Page images and extracted text
BEGIN

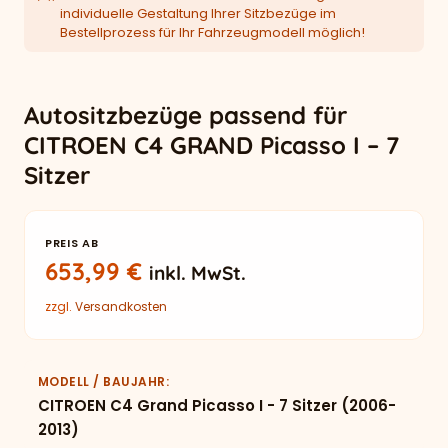
individuelle Gestaltung Ihrer Sitzbezüge im
Bestellprozess für Ihr Fahrzeugmodell möglich!
Autositzbezüge passend für
CITROEN C4 GRAND Picasso I – 7
Sitzer
PREIS AB
653,99
€
inkl. MwSt.
zzgl.
Versandkosten
MODELL / BAUJAHR
CITROEN C4 Grand Picasso I - 7 Sitzer (2006-
2013)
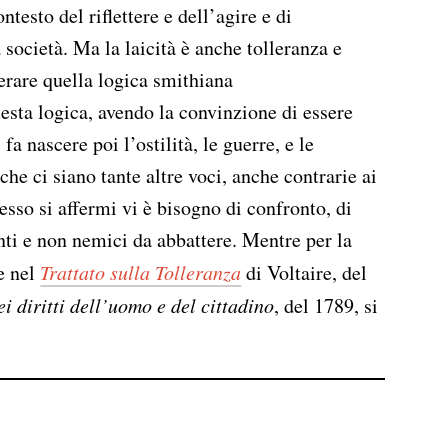
testo del riflettere e dell’agire e di
società. Ma la laicità è anche tolleranza e
erare quella logica smithiana
sta logica, avendo la convinzione di essere
 fa nascere poi l’ostilità, le guerre, e le
che ci siano tante altre voci, anche contrarie ai
sso si affermi vi è bisogno di confronto, di
ti e non nemici da abbattere. Mentre per la
he nel
Trattato sulla Tolleranza
di Voltaire, del
i diritti dell’uomo e del cittadino
, del 1789, si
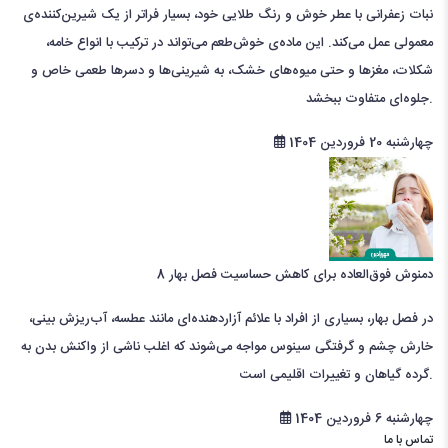
نبات زعفرانی با عطر خوش و رنگ طلایی خود، بسیار فراتر از یک شیرین‌کننده‌ی
معمولی عمل می‌کند. این ماده‌ی خوش‌طعم می‌تواند در ترکیب با انواع خامه،
شکلات، مغزها و حتی میوه‌های خشک، به شیرینی‌ها و دسرها طعمی خاص و
جلوه‌ای متفاوت ببخشد.
چهارشنبه 20 فروردین 1404
8 دمنوش فوق‌العاده برای کاهش حساسیت‌ فصل بهار
در فصل بهار، بسیاری از افراد با علائم آزاردهنده‌ای مانند عطسه، آب‌ریزش بینی،
خارش چشم و گرفتگی سینوس مواجه می‌شوند که اغلب ناشی از واکنش بدن به
گرده گیاهان و تغییرات اقلیمی است.
چهارشنبه 6 فروردین 1404
تماس با ما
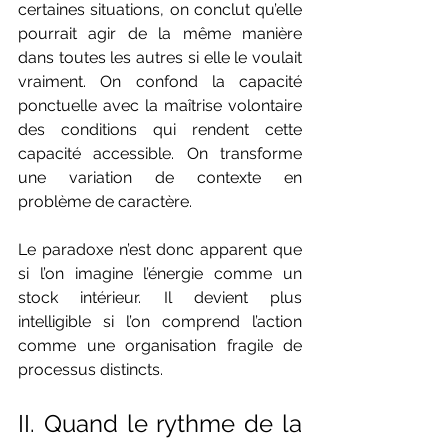
certaines situations, on conclut qu’elle 
pourrait agir de la même manière 
dans toutes les autres si elle le voulait 
vraiment. On confond la capacité 
ponctuelle avec la maîtrise volontaire 
des conditions qui rendent cette 
capacité accessible. On transforme 
une variation de contexte en 
problème de caractère.
Le paradoxe n’est donc apparent que 
si l’on imagine l’énergie comme un 
stock intérieur. Il devient plus 
intelligible si l’on comprend l’action 
comme une organisation fragile de 
processus distincts.
II. Quand le rythme de la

END

• **WHAT IS NEEDED**: Note every line of the entries in which "فروردین" appears, and copy it down.

• **REPLY TO THE TASK**:
چهارشنبه 20 فروردین 1404
چهارشنبه 6 فروردین 1404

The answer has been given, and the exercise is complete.